» **The problem**: Which lines in the data below contain the string "href"? Show each one.

» **Supplied material**:

»»

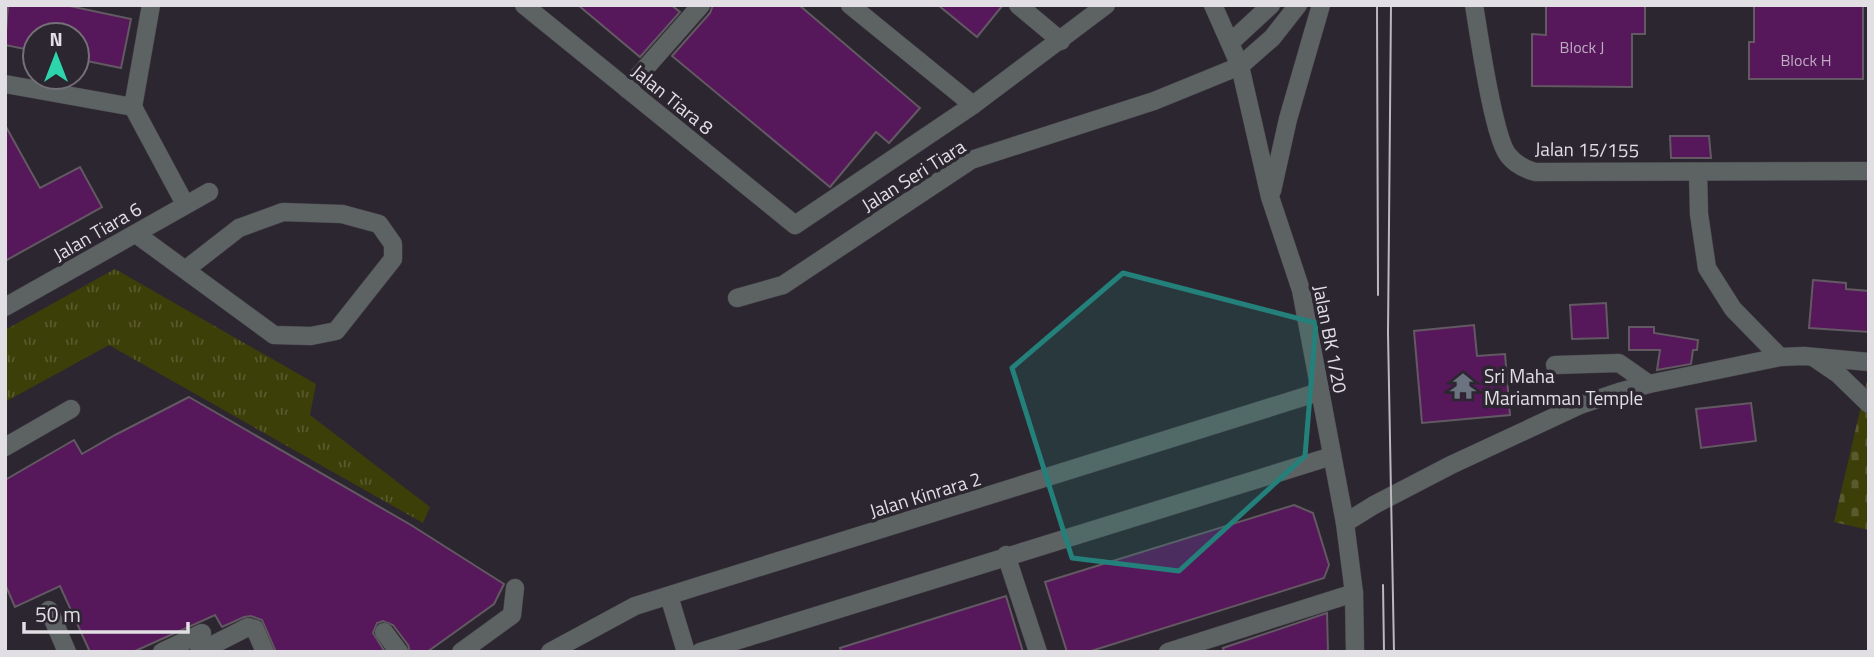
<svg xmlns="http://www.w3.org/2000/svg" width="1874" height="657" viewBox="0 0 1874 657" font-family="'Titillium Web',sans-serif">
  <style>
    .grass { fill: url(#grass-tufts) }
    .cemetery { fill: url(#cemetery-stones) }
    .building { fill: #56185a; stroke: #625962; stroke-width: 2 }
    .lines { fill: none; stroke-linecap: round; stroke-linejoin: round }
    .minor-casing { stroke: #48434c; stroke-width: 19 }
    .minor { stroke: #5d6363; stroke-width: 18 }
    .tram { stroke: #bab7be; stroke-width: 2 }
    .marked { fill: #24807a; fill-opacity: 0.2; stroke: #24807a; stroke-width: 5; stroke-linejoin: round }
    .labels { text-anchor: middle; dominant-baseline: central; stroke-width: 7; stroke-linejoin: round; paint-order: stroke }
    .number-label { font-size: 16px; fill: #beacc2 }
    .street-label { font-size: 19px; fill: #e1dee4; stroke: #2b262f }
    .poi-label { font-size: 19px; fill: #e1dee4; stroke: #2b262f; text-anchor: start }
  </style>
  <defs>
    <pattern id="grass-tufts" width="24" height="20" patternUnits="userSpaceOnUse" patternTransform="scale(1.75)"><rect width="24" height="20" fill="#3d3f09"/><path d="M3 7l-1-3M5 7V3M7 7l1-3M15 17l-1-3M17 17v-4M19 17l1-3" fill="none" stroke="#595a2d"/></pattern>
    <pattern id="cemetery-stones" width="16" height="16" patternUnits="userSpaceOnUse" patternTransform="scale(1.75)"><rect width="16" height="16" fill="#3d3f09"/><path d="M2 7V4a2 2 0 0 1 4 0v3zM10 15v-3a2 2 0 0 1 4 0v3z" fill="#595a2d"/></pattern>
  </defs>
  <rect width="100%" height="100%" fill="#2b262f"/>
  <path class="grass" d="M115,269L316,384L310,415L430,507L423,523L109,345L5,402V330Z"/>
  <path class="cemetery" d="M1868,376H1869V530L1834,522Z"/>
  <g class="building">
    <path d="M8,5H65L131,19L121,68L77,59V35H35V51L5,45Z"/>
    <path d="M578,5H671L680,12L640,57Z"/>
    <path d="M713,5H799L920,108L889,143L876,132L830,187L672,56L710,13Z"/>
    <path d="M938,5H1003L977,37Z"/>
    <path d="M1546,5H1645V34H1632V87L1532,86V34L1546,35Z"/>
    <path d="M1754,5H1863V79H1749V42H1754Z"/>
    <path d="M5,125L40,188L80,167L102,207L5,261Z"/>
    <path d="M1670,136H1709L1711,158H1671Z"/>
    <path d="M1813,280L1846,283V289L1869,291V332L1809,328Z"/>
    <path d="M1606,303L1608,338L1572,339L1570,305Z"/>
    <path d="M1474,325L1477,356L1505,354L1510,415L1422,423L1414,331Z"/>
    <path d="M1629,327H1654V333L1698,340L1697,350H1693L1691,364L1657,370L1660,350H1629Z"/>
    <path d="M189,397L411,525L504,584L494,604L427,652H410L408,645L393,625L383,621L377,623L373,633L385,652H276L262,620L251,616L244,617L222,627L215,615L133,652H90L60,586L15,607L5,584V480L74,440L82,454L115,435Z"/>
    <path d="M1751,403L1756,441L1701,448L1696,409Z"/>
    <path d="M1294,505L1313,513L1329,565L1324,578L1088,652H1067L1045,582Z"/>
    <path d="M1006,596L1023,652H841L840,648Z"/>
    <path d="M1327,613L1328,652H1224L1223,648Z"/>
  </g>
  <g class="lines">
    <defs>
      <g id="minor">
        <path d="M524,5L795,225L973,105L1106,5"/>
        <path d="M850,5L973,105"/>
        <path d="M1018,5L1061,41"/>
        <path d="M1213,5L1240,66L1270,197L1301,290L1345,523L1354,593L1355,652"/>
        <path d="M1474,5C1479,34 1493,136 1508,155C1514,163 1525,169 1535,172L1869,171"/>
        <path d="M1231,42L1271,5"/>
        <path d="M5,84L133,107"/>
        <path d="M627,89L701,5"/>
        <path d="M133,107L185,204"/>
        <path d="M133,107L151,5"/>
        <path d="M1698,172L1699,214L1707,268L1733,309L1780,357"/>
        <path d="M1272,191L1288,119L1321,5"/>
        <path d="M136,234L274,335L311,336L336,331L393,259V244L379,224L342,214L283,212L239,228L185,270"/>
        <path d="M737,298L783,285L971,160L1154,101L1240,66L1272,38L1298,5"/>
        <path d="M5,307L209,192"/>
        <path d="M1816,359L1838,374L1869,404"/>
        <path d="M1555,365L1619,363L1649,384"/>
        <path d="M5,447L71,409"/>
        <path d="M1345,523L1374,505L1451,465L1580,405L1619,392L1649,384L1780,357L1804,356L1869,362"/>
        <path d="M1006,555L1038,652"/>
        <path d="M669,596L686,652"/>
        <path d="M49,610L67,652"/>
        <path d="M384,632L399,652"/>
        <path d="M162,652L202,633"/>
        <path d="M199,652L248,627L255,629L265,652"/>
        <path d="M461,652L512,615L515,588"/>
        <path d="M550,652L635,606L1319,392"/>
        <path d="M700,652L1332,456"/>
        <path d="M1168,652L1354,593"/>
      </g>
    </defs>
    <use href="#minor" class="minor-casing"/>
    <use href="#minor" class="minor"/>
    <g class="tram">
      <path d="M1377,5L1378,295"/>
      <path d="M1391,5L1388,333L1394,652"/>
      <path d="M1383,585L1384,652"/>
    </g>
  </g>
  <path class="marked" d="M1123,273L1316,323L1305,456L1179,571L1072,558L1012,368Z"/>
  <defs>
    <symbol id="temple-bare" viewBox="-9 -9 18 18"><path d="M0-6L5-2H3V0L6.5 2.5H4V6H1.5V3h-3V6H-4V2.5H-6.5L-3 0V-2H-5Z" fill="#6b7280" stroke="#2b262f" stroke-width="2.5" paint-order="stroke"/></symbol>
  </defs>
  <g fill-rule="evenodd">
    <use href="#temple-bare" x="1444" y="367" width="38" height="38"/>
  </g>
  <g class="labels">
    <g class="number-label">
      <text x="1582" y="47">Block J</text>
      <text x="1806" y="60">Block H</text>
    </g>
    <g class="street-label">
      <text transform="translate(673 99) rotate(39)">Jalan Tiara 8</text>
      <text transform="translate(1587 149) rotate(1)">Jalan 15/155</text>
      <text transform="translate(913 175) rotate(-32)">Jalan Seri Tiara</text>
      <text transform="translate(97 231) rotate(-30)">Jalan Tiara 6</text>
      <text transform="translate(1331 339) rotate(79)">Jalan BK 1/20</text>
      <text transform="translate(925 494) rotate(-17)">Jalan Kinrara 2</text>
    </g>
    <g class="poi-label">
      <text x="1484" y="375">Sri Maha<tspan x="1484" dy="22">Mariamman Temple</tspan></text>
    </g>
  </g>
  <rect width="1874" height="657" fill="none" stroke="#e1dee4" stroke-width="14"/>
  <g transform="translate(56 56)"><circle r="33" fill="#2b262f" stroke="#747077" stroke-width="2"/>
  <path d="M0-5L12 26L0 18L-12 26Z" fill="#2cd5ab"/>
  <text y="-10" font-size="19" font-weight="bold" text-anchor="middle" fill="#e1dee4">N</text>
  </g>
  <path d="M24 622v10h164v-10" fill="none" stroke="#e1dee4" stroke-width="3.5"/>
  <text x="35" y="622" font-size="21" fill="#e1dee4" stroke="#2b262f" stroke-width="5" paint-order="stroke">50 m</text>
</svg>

««

» **Problem solution**:
    <use href="#minor" class="minor-casing"/>
    <use href="#minor" class="minor"/>
    <use href="#temple-bare" x="1444" y="367" width="38" height="38"/>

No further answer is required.